‘Decent’ Harry Truman, thrust into the presidency, kept US afloat in wartime
In “The Trials of Harry Truman,” Jeffrey Frank details the making of a president, whose decisions included dropping atomic bombs on Japan.
Jeffrey Frank’s new book “The Trials of Harry Truman” takes a different tack than David McCullough’s Pulitzer Prize-winning doorstop “Truman” that became a bestseller 30 years ago. Frank doesn’t spend any time on Truman’s service in World War I or his stint as an enterprising haberdasher in Kansas City. This book isn’t concerned with the making of a man – it’s concerned with the making of a president.
Truman had very little training for that job. He’d been Franklin Roosevelt’s vice president for less than three months when Roosevelt died in April of 1945. Suddenly, Truman was thrust into the Oval Office and found himself in charge of a vast, hyper-industrialized country fighting the greatest war in human history.
To his credit, Frank seeks to look at the whole of Truman’s time in office. He spends some time, for instance, on Truman’s involvement with the race-related issues of his America. But even Frank, always ready to defend Truman, is forced to admit this involvement was limited. “Truman was never in a hurry when it came to the changes that real racial equality would bring,” he writes, adding optimistically: “but injustice, and unfairness, grated on him, the cruelties inflicted on blacks angered him, and he wanted no part of any of that.”

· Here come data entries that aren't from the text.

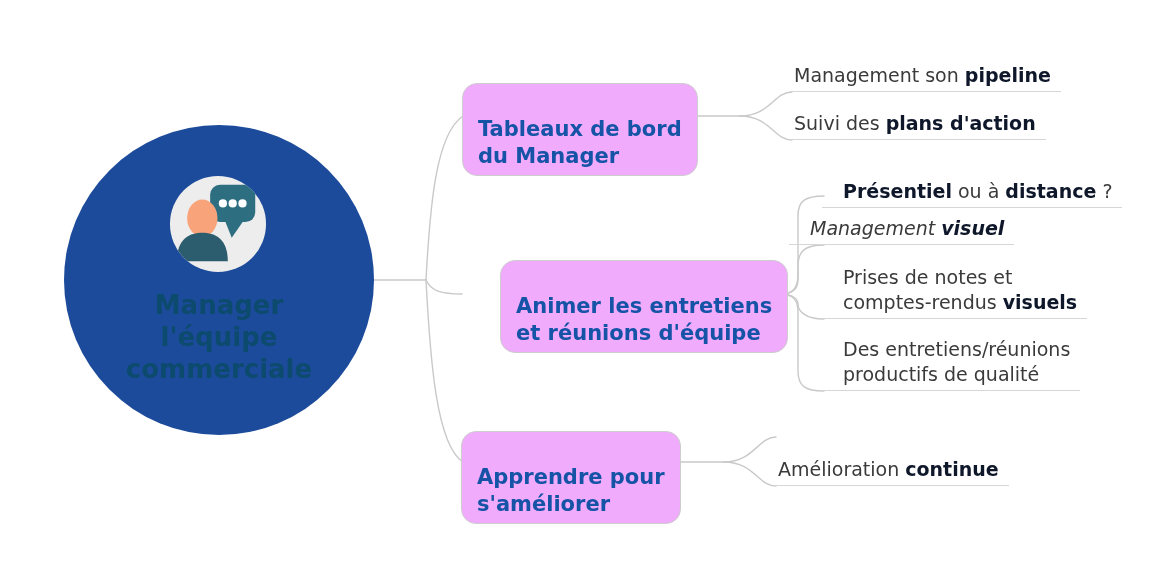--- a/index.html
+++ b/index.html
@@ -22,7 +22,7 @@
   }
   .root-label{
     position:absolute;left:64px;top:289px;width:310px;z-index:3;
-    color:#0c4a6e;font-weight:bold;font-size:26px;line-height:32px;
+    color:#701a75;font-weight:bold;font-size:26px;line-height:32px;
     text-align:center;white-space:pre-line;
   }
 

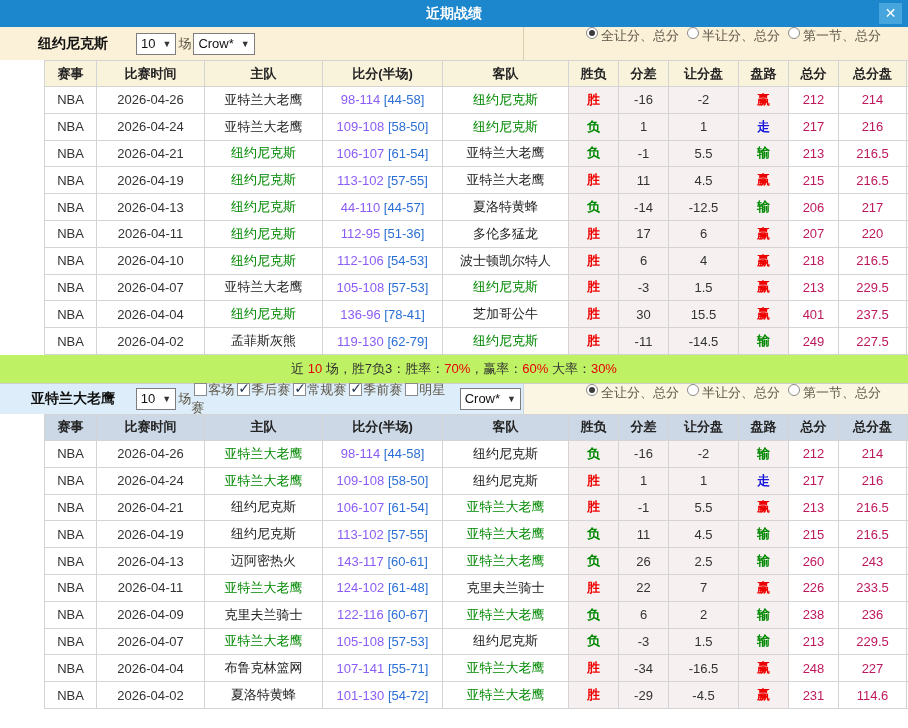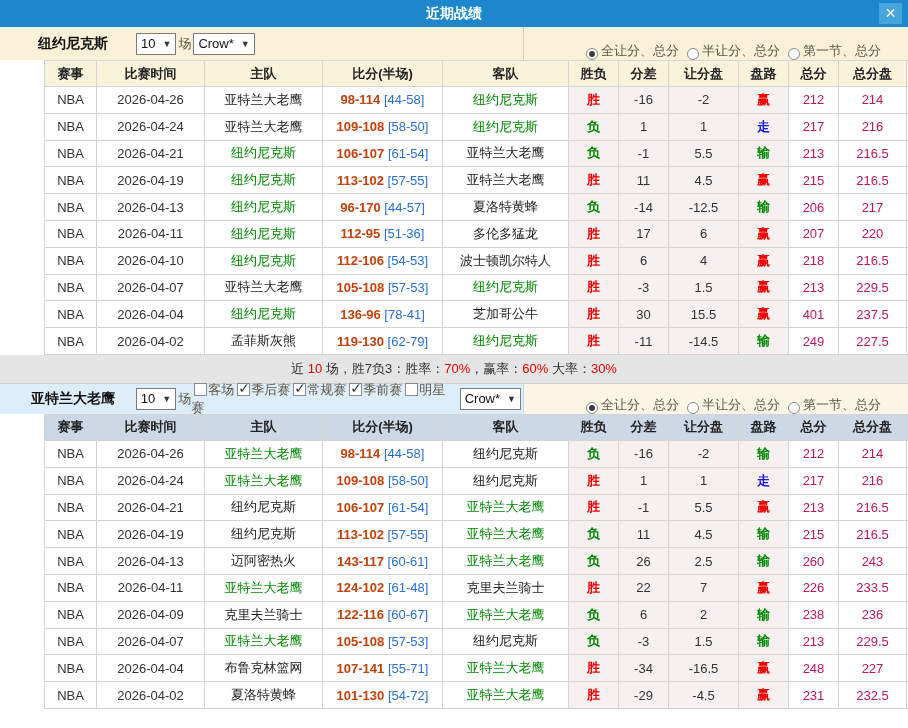--- a/index.html
+++ b/index.html
@@ -21,7 +21,7 @@
   
   .filterbar { display:flex; align-items:stretch; }
   .filterbar .fleft { width:524px; display:flex; align-items:center; border-right:1px solid #d8cfae; }
-  .filterbar .fright { flex:1; display:flex; align-items:flex-end; padding-left:62px; }
+  .filterbar .fright { flex:1; display:flex; align-items:flex-start; padding-left:62px; }
   .fb0 { height:33px; } .fb0 .fleft, .fb0 .fright { background:#fbf0d8; }
   .fb1 { height:31px; border-top:1px solid #cfcfcf; }
   .fb1 .fleft { background:#ddeefa; border-right:1px solid #c6d6e2; }

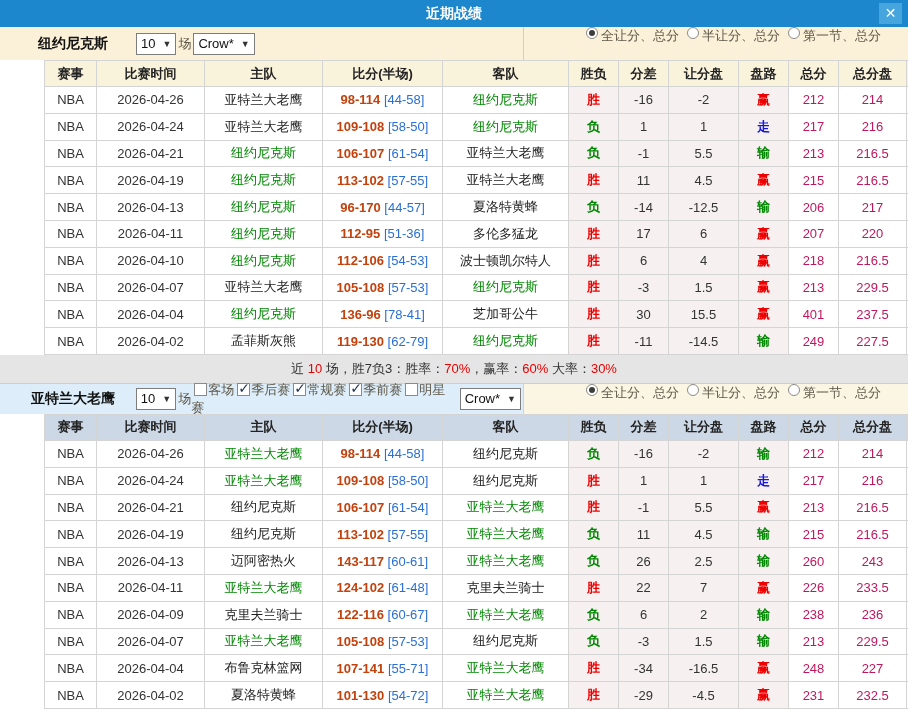--- a/index.html
+++ b/index.html
@@ -57,7 +57,7 @@
   .c-dark { color:#333; }
   .team { color:#222; }
   .team-hl { color:#008800; }
-  .score { font-weight:bold; color:#c2410c;text-align:center; }
+  .score { font-weight:normal; color:#8b5cf6;text-align:center; }
   .half { color:#2a6fd4; }
   .c-red { color:#ee0000; font-weight:bold; }
   .c-green { color:#008800; font-weight:bold; }

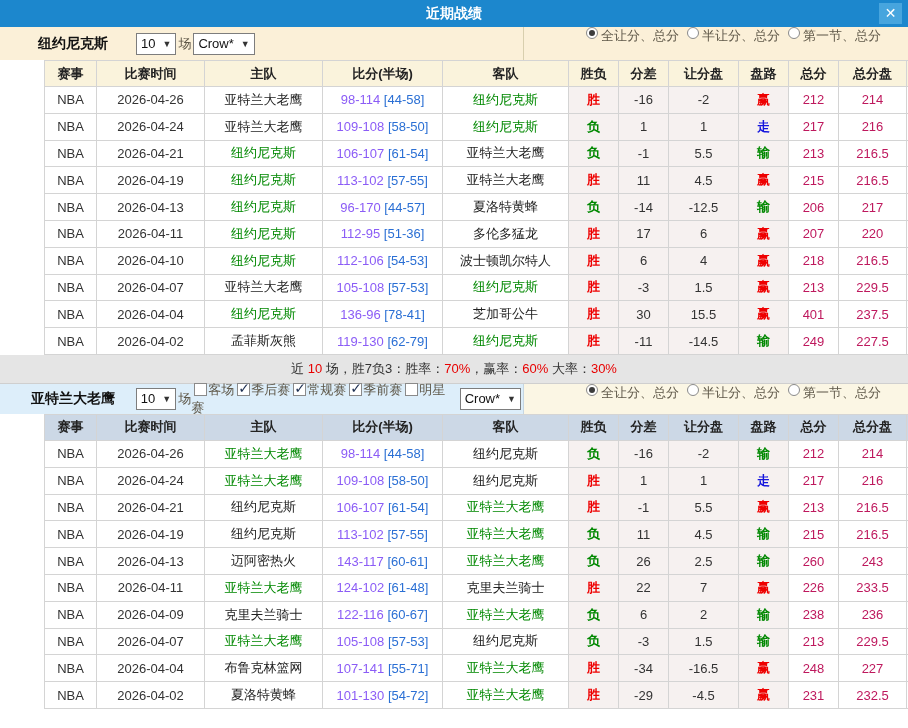--- a/index.html
+++ b/index.html
@@ -193,7 +193,7 @@
           <td class="c-dark">NBA</td>
           <td class="c-dark">2026-04-13</td>
           <td class="team-hl">纽约尼克斯</td>
-          <td><span class="score">96-170</span> <span class="half">[44-57]</span></td>
+          <td><span class="score">44-110</span> <span class="half">[44-57]</span></td>
           <td class="team">夏洛特黄蜂</td>
           <td class="tinted c-green">负</td>
           <td class="tinted c-dark">-14</td>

It’s hardly a picture of visionary leadership, but Frank is often commendably even-handed in that assessment. He refers to Truman as “a determined man, a man of limited imagination and experience, who happened to be a good man, and who managed to hold tight for nearly eight years as he was hurled through the mid-twentieth century, and wouldn’t, or couldn’t, let go.” It echoes the assessment of former Christian Science Monitor columnist Roscoe Drummond, who allowed, “While he does not count himself a heavy thinker, Mr. Truman knows what is going on in Washington.”
But perhaps inevitably any weighing of the trials of Harry Truman tends to come back to the most historic, most momentous decision he or any other world leader has ever made: the decision to use nuclear weapons in warfare.
Truman hadn’t known about the Manhattan Project before he became president, and Frank asserts that the plan to use atom bombs against Japan was already so set in stone that nothing could change it. “In theory, Truman could have decided not to use the bomb,” he writes, “but that would have meant reversing a decision that, as a practical matter, had been made for him.” That’s not exactly “The Buck Stops Here.”
The justification Truman himself used for the rest of his life – that using the bomb accelerated Japan’s surrender, thereby sparing the lives of half a million U.S. soldiers who would otherwise have needed to slog from island to island in an invasion of Japan – is dismissed by Frank as “something of a fiction.” But that doesn’t seem to matter to him, nor, he argues, did it to the president. “No matter the number, Truman understood that it was a president’s duty to protect American soldiers; momentum overcame doubt and hesitation.”
This is no justification, as plenty of people understood at the time. Frank quotes an American hostess talking to a friend: “Every time I look at a picture of President Truman, I think what an honest, decent face he has but how incongruous it was to hear from that flat, unimpressive voice those bloodcurdling words about the power of the atomic bomb.” “Bloodcurdling” is the key word, and Frank’s own research only grotesquely confirms it: “Not least of the reasons to go forward was a natural, if chilly, curiosity to see if, and how, the ‘gadget’ … worked in an actual war.”
“The Trials of Harry Truman” looks with refreshing directness at both Truman’s strengths and weaknesses – readers seeking an even-handed account of the major issues in his administration need look no further than this solid volume. They just need to proceed with caution, as Frank himself admits: “Anyone retelling that story must contend not only with the alarms of the present age but, in the character of Harry S. Truman, with the immeasurable power of sentimental imagination.”